There's no single best way; it depends on what you already have and what you're deciding. Three patterns cover most teams. Synthetic first, then human: screen many ideas cheaply with synthetic, then validate the survivors with a panel. Human first, then synthetic: run a few real interviews, then use those transcripts as grounding evidence to extend coverage with synthetic personas. Synthetic on a loop: ask quick, ongoing questions of an existing synthetic audience without the recruiting and scheduling overhead of a full study. Most teams end up mixing them, running synthetic before, after, and between human studies. The sequence should bend to the question rather than the question being forced through one fixed process.
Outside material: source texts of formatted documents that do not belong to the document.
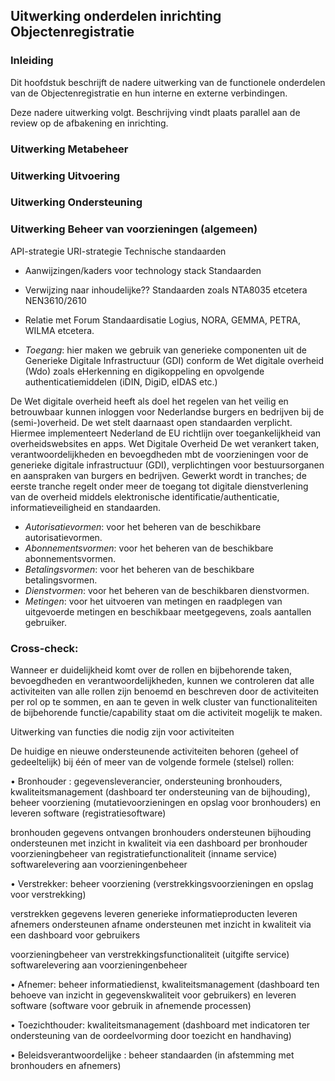## Uitwerking onderdelen inrichting Objectenregistratie

### Inleiding

Dit hoofdstuk beschrijft de nadere uitwerking van de functionele onderdelen van de Objectenregistratie en hun interne en externe verbindingen. 

<p class='note'>
     Deze nadere uitwerking volgt. Beschrijving vindt plaats parallel aan de review op de afbakening en inrichting.
</p>
 
 <!-- Als commentaar even alle componenten opgenomen tbv volgende stap (door Marcel):
 
De laag **Metabeheer** bestaat uit de delen **Metagegevensbeheer** en **Inzicht in kwaliteit**. 

Het deel Metagegevensbeheer bevat de volgende clusters aan functionaliteiten:
- *Toegang*: voor het bewaken en loggen van de toegang van meta-beheerders tot de beheerdiensten.
- *Informatiemodel*: voor het beheren van het informatiemodel, de gegevensregels en de bijbehorende gegevens- en dienstencatalogi.

Het deel 'Inzicht in kwaliteit' bevat de volgende clusters aan functionaliteiten:
 - *Toegang*: voor het bewaken en loggen van de toegang van meta-beheerders tot de diensten.
 - *kwaliteitsindicatoren*: voor het beheren van de door bronhouders en afnemers en andere betrokkenen (zoals toezichthouder en  beleidsverantwoordelijke) overeengekomen kwaliteitsindicatoren en bijbehorende diensten
 - *Kwaliteitsmetingen:* Voor het bepalen van de waarden van de kwaliteitsindicatoren ten behoeve van monitoring van de algehele kwaliteit, bijvoorbeeld door middel van analyses

De laag **Uitvoering** bevat de functies voor het beheren van objectgegevens en voor het afnemen van objectgegevens

Op de Uitvoeringslaag onderkennen we de volgende clusters voor *beheer van objectgegevens*:
- *Toegang*: voor het bewaken en loggen van de toegang van bronhouders en hun gemachtigden tot de beheerdiensten.
- *Registratie*: voor het creëren en wijzigen van objectgegevens door bronhouders en hun gemachtigden.
- *Opslag*: voor het duurzaam beschikbaar houden van gegevens over objecten en objecteigenschappen.

Op de Uitvoeringslaag onderkennen we daarnaast de volgende clusters voor het *afnemen van objectgegevens* :
- *Afgeleide opslag*: voor het beschikbaar maken van gegevens afgestemd op de specifieke behoeften van het afnemen van objectgegevens door grote aantallen afnemers.
- *Afname gegevens*: voor het afnemen van objectgegevens op verschillende manieren, variërend van het raadplegen van enkelvoudige gegevens tot afnamen in 'bulk' voor bijvoorbeeld analysedoeleinden.
- *Notificatie*: voor het notificeren van afnemers van voor hen relevante gebeurtenissen (we gebruiken gebeurtenissen hier in brede zin, breder dan alleen gebeurtenissen die de objectgegevens betreffen)
- *Afname informatie*: voor het afnemen van generieke informatieproducten op verschillende manieren. Het visueel raadplegen van basisgegevens in context (viewer) is zo'n informatieproduct. Ook gecombineerde afname die een afgesproken generieke behoefte van afnemers invult kan zo'n informatieproduct zijn.
- *Terugmelding*: voor het in staat stellen van afnemers om bij gerede twijfel aan de juistheid van gegevens dit te melden.
- *Toegang*: voor het bewaken en loggen van de toegang van afnemers tot de afnamediensten. 


Op de laag **Ondersteuning** onderkennen we de volgende clusters voor de ondersteuning van bronhouders en afnemers en hun gemachtigden en leveranciers:
- *Toegang*: voor het bewaken en loggen van de toegang van bronhouders en afnemers tot de ondersteuningsdiensten.
- *Beheer toegang*: voor het beheren van autorisaties op gegevens en diensten door bronhouders en afnemers zelf en eventueel ook door de beheerder van de ICT-voorziening(en).
- *Beheer abonnementen*: voor het beheren van abonnementen op notificaties van gebeurtenissen door bronhouders en afnemers
- *Beheer betalingen*: voor het beheren van de betalingen van betaalde diensten door de gebruikers van die diensten, indien sprake is van betaalde diensten. Betalen kan op verschillende manieren worden ingericht, zoals vooraf, bij afname van de dienst of achteraf.
- *Beheer kwaliteitsdashboard*: voor het inzien van de waarden van kwaliteitsindicatoren per bronhouder of groep van bronhouders (algehele kwaliteit wordt gemeten in de laag Metabeheer, zie onderdeel Inzicht in Kwaliteit)
- *Beheer gegevenscatalogus*: voor het inzien van de beschikbare soorten objectgegevens, eigenschappen en relaties en de betekenis daarvan, evenals het uitvoeren van versiemanagement op de catalogus als er sprake is van nieuwe objectgegevens of gegevensregels (vanuit metagegegevensbeheer)
- *Dienstencatalogus:* voor het inzien van de beschikbare gegevensproducten en diensten voor het beheren en afnemen ervan, evenals voor het uitvoeren van versiemanagement op de dienstencatalogus als er sprake is van nieuwe diensten zoals gegevensdiensten (dataservices), informatiediensten (afname informatie) of abonnementsdiensten op notificaties 

De onderliggende laag **Voorzieningenbeheer** bevat de volgende clusters aan functionaliteiten:
 - *Toegang*: voor het bewaken en loggen van de toegang van voorzieningingenbeheerders.
 - *Autorisatievormen*: voor het beheren van de beschikbare autorisatievormen.
 - *Abonnementsvormen*: voor het beheren van de beschikbare abonnementsvormen.
 - *Betalingsvormen*: voor het beheren van de beschikbare betalingsvormen.
 - *Dienstvormen*: voor het beheren van de beschikbaren dienstvormen.
 - *Metingen*: voor het uitvoeren van metingen en raadplegen van uitgevoerde metingen en beschikbaar meetgegevens, zoals aantallen gebruiker.
 
 Als we alle clusters met functionaliteiten in één overzicht plaatsen, wordt het geheel minder overzichtelijk. Het kan mogelijk wel nuttig zijn zo'n overzicht als praatplaat-aan-de-wand te gaan gebruiken bij de beheerorganisatie(s) bijvoorbeeld in workshops die bij de gezamenlijke inrichting worden gehouden. 
 
 <figure id="alles in een plaat">
    <img src="media/alles-in-een-plaat.png" alt="alles in een plaat">
    <figcaption>Alle capability-clusters in een plaat</figcaption>
</figure>

-->

### Uitwerking Metabeheer

### Uitwerking Uitvoering

### Uitwerking Ondersteuning

### Uitwerking Beheer van voorzieningen (algemeen)

API-strategie
URI-strategie
Technische standaarden
-	Aanwijzingen/kaders voor technology stack
Standaarden
-	Verwijzing naar inhoudelijke?? Standaarden zoals NTA8035 etcetera NEN3610/2610
-	Relatie met Forum Standaardisatie Logius, NORA, GEMMA, PETRA, WILMA etcetera.


 - *Toegang*: hier maken we gebruik van generieke componenten uit de Generieke Digitale Infrastructuur (GDI) conform de Wet digitale overheid (Wdo) zoals eHerkenning en digikoppeling en opvolgende authenticatiemiddelen (iDIN, DigiD, eIDAS etc.) 
 
 De Wet digitale overheid heeft als doel het regelen van het veilig en betrouwbaar kunnen inloggen voor Nederlandse burgers en bedrijven bij de (semi-)overheid. De wet stelt daarnaast open standaarden verplicht. Hiermee implementeert Nederland de EU richtlijn over toegankelijkheid van overheidswebsites en apps.
Wet Digitale Overheid
De wet verankert taken, verantwoordelijkheden en bevoegdheden mbt de voorzieningen voor de generieke digitale infrastructuur (GDI), verplichtingen voor bestuursorganen en aanspraken van burgers en bedrijven. Gewerkt wordt in tranches; de eerste tranche regelt onder meer de toegang tot digitale dienstverlening van de overheid middels elektronische identificatie/authenticatie, informatieveiligheid en standaarden.
 
 - *Autorisatievormen*: voor het beheren van de beschikbare autorisatievormen.
 - *Abonnementsvormen*: voor het beheren van de beschikbare abonnementsvormen.
 - *Betalingsvormen*: voor het beheren van de beschikbare betalingsvormen.
 - *Dienstvormen*: voor het beheren van de beschikbaren dienstvormen.
 - *Metingen*: voor het uitvoeren van metingen en raadplegen van uitgevoerde metingen en beschikbaar meetgegevens, zoals aantallen gebruiker.



### Cross-check:

Wanneer er duidelijkheid komt over de rollen en bijbehorende taken, bevoegdheden en verantwoordelijkheden, kunnen we controleren dat alle activiteiten van alle rollen zijn benoemd en beschreven door de activiteiten per rol op te sommen, en aan te geven in welk cluster van functionaliteiten de bijbehorende functie/capability staat om die activiteit mogelijk te maken.
 
Uitwerking van functies die nodig zijn voor activiteiten

De huidige en nieuwe ondersteunende activiteiten behoren (geheel of gedeeltelijk) bij één of meer van de volgende formele (stelsel) rollen:

• Bronhouder : gegevensleverancier, ondersteuning bronhouders, kwaliteitsmanagement (dashboard ter ondersteuning van de bijhouding), beheer voorziening (mutatievoorzieningen en opslag voor bronhouders) en leveren software (registratiesoftware)

bronhouden
gegevens ontvangen
bronhouders ondersteunen
bijhouding ondersteunen met inzicht in kwaliteit via een dashboard per bronhouder
voorzieningbeheer van registratiefunctionaliteit (inname service)
softwarelevering aan voorzieningenbeheer



• Verstrekker: beheer voorziening (verstrekkingsvoorzieningen en opslag voor verstrekking)

verstrekken
gegevens leveren
generieke informatieproducten leveren
afnemers ondersteunen
afname ondersteunen met inzicht in kwaliteit via een dashboard voor gebruikers

voorzieningbeheer van verstrekkingsfunctionaliteit (uitgifte service)
softwarelevering aan voorzieningenbeheer



• Afnemer: beheer informatiedienst, kwaliteitsmanagement (dashboard ten behoeve van inzicht in gegevenskwaliteit voor gebruikers) en leveren software (software voor gebruik in afnemende processen)

• Toezichthouder: kwaliteitsmanagement (dashboard met indicatoren ter ondersteuning van de oordeelvorming door toezicht en handhaving)

• Beleidsverantwoordelijke : beheer standaarden (in afstemming met bronhouders en afnemers)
Yes, and it's one of the strongest ways to use synthetic research. If you've run real interviews, you can upload the transcripts as grounding evidence, generate personas grounded in what real people actually said, and then interview synthetic personas for broader coverage than you could afford to recruit. The handful of real conversations set the direction; the synthetic layer stretches it. This also works for pressure-testing: when a small sample surfaces a surprising result, synthetic can quickly indicate whether the pattern holds across a wider grounded audience before you commit to another round of recruiting. The quality ceiling is set by the interviews you ground on, so a few rich conversations make a much stronger base than one thin one.
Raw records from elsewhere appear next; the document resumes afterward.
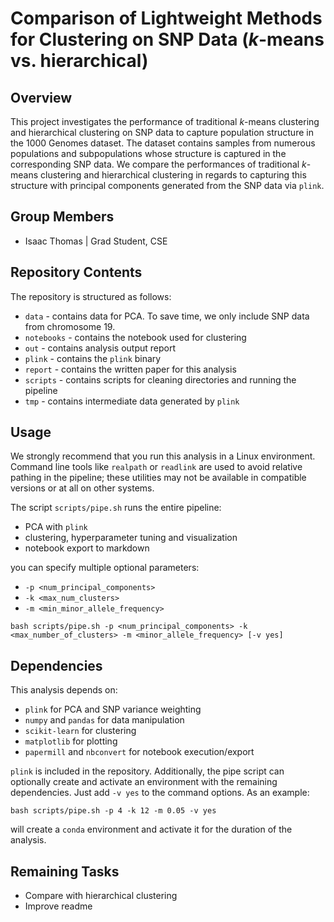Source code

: # Comparison of Lightweight Methods for Clustering on SNP Data ($k$-means vs. hierarchical)

## Overview

This project investigates the performance of traditional $k$-means clustering and hierarchical clustering on SNP data to capture population structure in the 1000 Genomes dataset. The dataset contains samples from numerous populations and subpopulations whose structure is captured in the corresponding SNP data. We compare the performances of traditional $k$-means clustering and hierarchical clustering in regards to capturing this structure with principal components generated from the SNP data via `plink`.

## Group Members

* Isaac Thomas | Grad Student, CSE

## Repository Contents

The repository is structured as follows:
* `data` - contains data for PCA. To save time, we only include SNP data from chromosome 19.
* `notebooks` - contains the notebook used for clustering
* `out` - contains analysis output report
* `plink` - contains the `plink` binary
* `report` - contains the written paper for this analysis
* `scripts` - contains scripts for cleaning directories and running the pipeline 
* `tmp` - contains intermediate data generated by `plink`


## Usage

We strongly recommend that you run this analysis in a Linux environment. Command line tools like `realpath` or `readlink` are used to avoid relative pathing in the pipeline; these utilities may not be available in compatible versions or at all on other systems.

The script `scripts/pipe.sh` runs the entire pipeline:
* PCA with `plink`
* clustering, hyperparameter tuning and visualization
* notebook export to markdown

you can specify multiple optional parameters:
 * `-p <num_principal_components>` 
 * `-k <max_num_clusters>`
 * `-m <min_minor_allele_frequency>`

`bash scripts/pipe.sh -p <num_principal_components> -k <max_number_of_clusters> -m <minor_allele_frequency> [-v yes]`

## Dependencies

This analysis depends on:
* `plink` for PCA and SNP variance weighting
* `numpy` and `pandas` for data manipulation 
* `scikit-learn` for clustering
* `matplotlib` for plotting 
* `papermill` and `nbconvert` for notebook execution/export

`plink` is included in the repository. Additionally, the pipe script can optionally create and activate an environment with the remaining dependencies. Just add `-v yes` to the command options. As an example:

`bash scripts/pipe.sh -p 4 -k 12 -m 0.05 -v yes`

will create a `conda` environment and activate it for the duration of the analysis.

## Remaining Tasks
* Compare with hierarchical clustering
* Improve readme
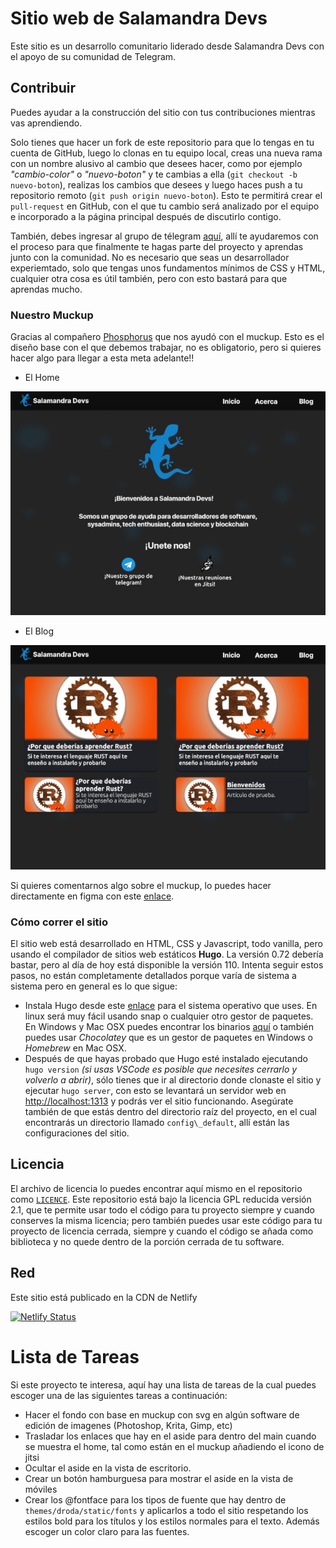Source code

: # Sitio web de Salamandra Devs

Este sitio es un desarrollo comunitario liderado desde Salamandra Devs con el apoyo de su comunidad de Telegram.

## Contribuir

Puedes ayudar a la construcción del sitio con tus contribuciones mientras vas aprendiendo. 

Solo tienes que hacer un fork de este repositorio para que lo tengas en tu cuenta de GitHub, luego lo clonas en tu equipo local, creas una nueva rama con un nombre alusivo al cambio que desees hacer, como por ejemplo _"cambio-color"_ o _"nuevo-boton"_ y te cambias a ella (`git checkout -b nuevo-boton`), realizas los cambios que desees y luego haces push a tu repositorio remoto (`git push origin nuevo-boton`). Esto te permitirá crear el `pull-request` en GitHub, con el que tu cambio será analizado por el equipo e incorporado a la página principal después de discutirlo contigo. 

También, debes ingresar al grupo de télegram [aquí](https://t.me/salamandradevs), allí te ayudaremos con el proceso para que finalmente te hagas parte del proyecto y aprendas junto con la comunidad. No es necesario que seas un desarrollador experiemtado, solo que tengas unos fundamentos mínimos de CSS y HTML, cualquier otra cosa es útil también, pero con esto bastará para que aprendas mucho.

### Nuestro Muckup
Gracias al compañero [Phosphorus](https://t.me/PhosphorusM) que nos ayudó con el muckup. Esto es el diseño base con el que debemos trabajar, no es obligatorio, pero si quieres hacer algo para llegar a esta meta adelante!!

- El Home

![Muckup del Home](static/images/muckup_home.jpg)

- El Blog

![Muckup del Blog](static/images/muckup_blog.jpg)

Si quieres comentarnos algo sobre el muckup, lo puedes hacer directamente en figma con este [enlace](https://www.figma.com/file/PmGd5FOrFBuaIYpJZWLJzJ/Salamandra-Devs?node-id=0%3A1&t=s0O5F1VyVbQZKxgw-0).

### Cómo correr el sitio

El sitio web está desarrollado en HTML, CSS y Javascript, todo vanilla, pero usando el compilador de sitios web estáticos **Hugo**. La versión 0.72 debería bastar, pero al día de hoy está disponible la versión 110. Intenta seguir estos pasos, no están completamente detallados porque varía de sistema a sistema pero en general es lo que sigue:

- Instala Hugo desde este [enlace](https://gohugo.io/installation/) para el sistema operativo que uses. En linux será muy fácil usando snap o cualquier otro gestor de paquetes. En Windows y Mac OSX puedes encontrar los binarios [aquí](https://github.com/gohugoio/hugo/releases/) o también puedes usar _Chocolatey_ que es un gestor de paquetes en Windows o _Homebrew_ en Mac OSX.
- Después de que hayas probado que Hugo esté instalado ejecutando `hugo version` _(si usas VSCode es posible que necesites cerrarlo y volverlo a abrir)_, sólo tienes que ir al directorio donde clonaste el sitio y ejecutar `hugo server`, con esto se levantará un servidor web en [http://localhost:1313](http://localhost:1313) y podrás ver el sitio funcionando. Asegúrate también de que estás dentro del directorio raíz del proyecto, en el cual encontrarás un directorio llamado `config\_default`, allí están las configuraciones del sitio.

## Licencia
El archivo de licencia lo puedes encontrar aquí mismo en el repositorio como [`LICENCE`](https://github.com/SalamandraDevs/salamandradevs/blob/main/LICENSE). Este repositorio está bajo la licencia GPL reducida versión 2.1, que te permite usar todo el código para tu proyecto siempre y cuando conserves la misma licencia; pero también puedes usar este código para tu proyecto de licencia cerrada, siempre y cuando el código se añada como biblioteca y no quede dentro de la porción cerrada de tu software.

## Red

Este sitio está publicado en la CDN de Netlify

[![Netlify Status](https://api.netlify.com/api/v1/badges/fa212863-f227-4f0d-9260-a24049a95c0e/deploy-status)](https://app.netlify.com/sites/salamandradevs/deploys)

# Lista de Tareas

Si este proyecto te interesa, aquí hay una lista de tareas de la cual puedes escoger una de las siguientes tareas a continuación:

- Hacer el fondo con base en muckup con svg en algún software de edición de imagenes (Photoshop, Krita, Gimp, etc)
- Trasladar los enlaces que hay en el aside para dentro del main cuando se muestra el 
home, tal como están en el muckup añadiendo el icono de jitsi
- Ocultar el aside en la vista de escritorio.
- Crear un botón hamburguesa para mostrar el aside en la vista de móviles
- Crear los @fontface para los tipos de fuente que hay dentro de `themes/droda/static/fonts` y aplicarlos a todo el sitio respetando los estilos bold para los títulos y los estilos normales para el texto. Además escoger un color claro para las fuentes.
Once you've built an audience, yes. Generating the audience is a one-time, evidence-grounded step that isn't instant, but after that you can open a free-form chat and ask your personas new questions whenever they come up, with no recruiting, scheduling, or survey fielding. The personas remember earlier sessions, so you can return days later and continue the thread rather than starting cold. This makes ongoing, low-overhead questioning practical for the small questions you'd never stand up a formal study or survey to answer. One limit to know: personas are scoped to a single study, so "over time" means across the life of a research project, not a permanent panel you query indefinitely.
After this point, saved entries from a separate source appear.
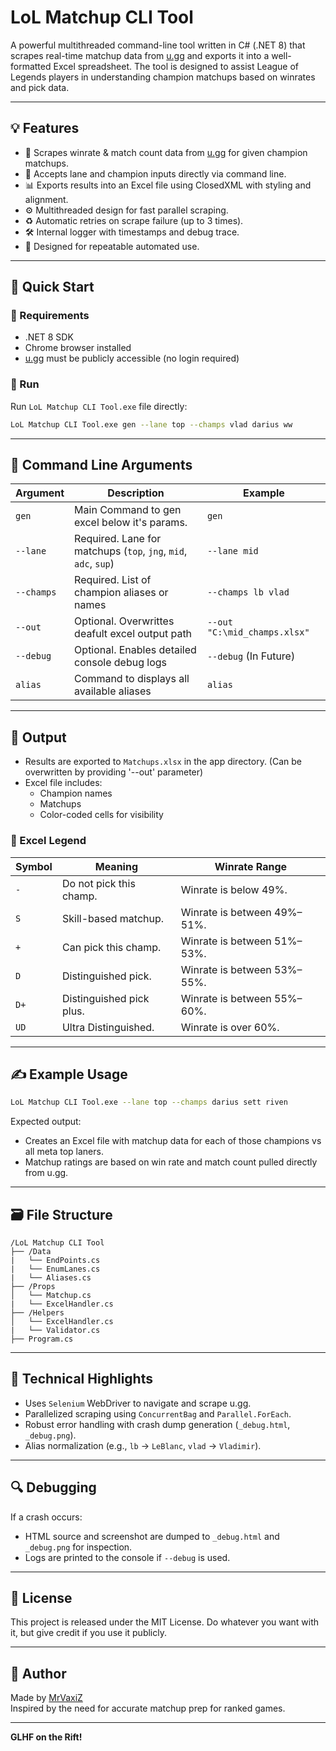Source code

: # LoL Matchup CLI Tool

A powerful multithreaded command-line tool written in C# (.NET 8) that scrapes real-time matchup data from [u.gg](https://u.gg) and exports it into a well-formatted Excel spreadsheet. The tool is designed to assist League of Legends players in understanding champion matchups based on winrates and pick data.

---

## 💡 Features

- 🔎 Scrapes winrate & match count data from [u.gg](https://u.gg) for given champion matchups.
- 🧠 Accepts lane and champion inputs directly via command line.
- 📊 Exports results into an Excel file using ClosedXML with styling and alignment.
- ⚙️ Multithreaded design for fast parallel scraping.
- ♻️ Automatic retries on scrape failure (up to 3 times).
- 🛠️ Internal logger with timestamps and debug trace.
- 🎯 Designed for repeatable automated use.

---

## 🚀 Quick Start

### 🔧 Requirements

- .NET 8 SDK
- Chrome browser installed
- [u.gg](https://u.gg) must be publicly accessible (no login required)

### 🧪 Run
Run `LoL Matchup CLI Tool.exe` file directly:

```bash
LoL Matchup CLI Tool.exe gen --lane top --champs vlad darius ww
```

---

## 🧾 Command Line Arguments

| Argument     | Description                                      | Example                      |
|--------------|--------------------------------------------------|------------------------------|
| `gen`        | Main Command to gen excel below it's params.     |  `gen`  
| `--lane`     | Required. Lane for matchups (`top`, `jng`, `mid`, `adc`, `sup`) | `--lane mid`                |
| `--champs`   | Required. List of champion aliases or names       | `--champs lb vlad`          |
| `--out`      | Optional. Overwrittes deafult excel output path   | `--out "C:\mid_champs.xlsx"`|
| `--debug`    | Optional. Enables detailed console debug logs     | `--debug`  (In Future)      |
| `alias`      | Command to displays all available aliases         | `alias`                   |

---

## 📂 Output

- Results are exported to `Matchups.xlsx` in the app directory.
(Can be overwritten by providing '--out' parameter)
- Excel file includes:
  - Champion names
  - Matchups
  - Color-coded cells for visibility

### 📘 Excel Legend

| Symbol | Meaning                  | Winrate Range                  |
|--------|--------------------------|-------------------------------|
| `-`    | Do not pick this champ.  | Winrate is below 49%.         |
| `S`    | Skill-based matchup.     | Winrate is between 49%–51%.   |
| `+`    | Can pick this champ.     | Winrate is between 51%–53%.   |
| `D`    | Distinguished pick.      | Winrate is between 53%–55%.   |
| `D+`   | Distinguished pick plus. | Winrate is between 55%–60%.   |
| `UD`   | Ultra Distinguished.     | Winrate is over 60%.          |

---

## ✍️ Example Usage

```bash
LoL Matchup CLI Tool.exe --lane top --champs darius sett riven
```

Expected output:
- Creates an Excel file with matchup data for each of those champions vs all meta top laners.
- Matchup ratings are based on win rate and match count pulled directly from u.gg.

---

## 🗃️ File Structure

```
/LoL Matchup CLI Tool
├── /Data
|   └── EndPoints.cs
|   └── EnumLanes.cs
|   └── Aliases.cs
├── /Props
│   └── Matchup.cs
|   └── ExcelHandler.cs
├── /Helpers
│   └── ExcelHandler.cs
|   └── Validator.cs
├── Program.cs
```

---

## 🧠 Technical Highlights

- Uses `Selenium` WebDriver to navigate and scrape u.gg.
- Parallelized scraping using `ConcurrentBag` and `Parallel.ForEach`.
- Robust error handling with crash dump generation (`_debug.html`, `_debug.png`).
- Alias normalization (e.g., `lb` → `LeBlanc`, `vlad` → `Vladimir`).

---

## 🔍 Debugging

If a crash occurs:
- HTML source and screenshot are dumped to `_debug.html` and `_debug.png` for inspection.
- Logs are printed to the console if `--debug` is used.

---

## 📜 License

This project is released under the MIT License. Do whatever you want with it, but give credit if you use it publicly.

---

## 👤 Author

Made by [MrVaxiZ](https://github.com/MrVaxiZ)  
Inspired by the need for accurate matchup prep for ranked games.

---

**GLHF on the Rift!**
Whenever being wrong is expensive and hard to undo, and in a few specific cases regardless of stakes. Statistically-bounded numbers (a price-switch percentage with a confidence interval) need real-respondent sample size. Claim substantiation for regulatory, label, or advertising use needs real-respondent data. Anything that depends on reacting to a visual mockup, prototype, or interactive flow needs real users, because synthetic personas respond to text, not designs. And actual in-product behavior is captured by analytics and real usability sessions, not simulated. In every workflow pattern, synthetic handles direction, breadth, and speed, and the decisive, irreversible calls still go to humans.

Not strictly. Two of the three common patterns pair it with human research (synthetic before human, or human before synthetic), and that pairing is where most high-stakes value comes from. But the third pattern runs synthetic on its own: a steady loop of quick, lower-stakes questions against an existing audience, where the realistic alternative isn't a panel, it's not asking the question at all. The honest framing is that synthetic is an augmentation layer. It's genuinely useful standalone for fast, directional, ongoing questions, and it should not be the last word on a decision where being wrong is costly. Match the pattern to the stakes and it earns its place either way.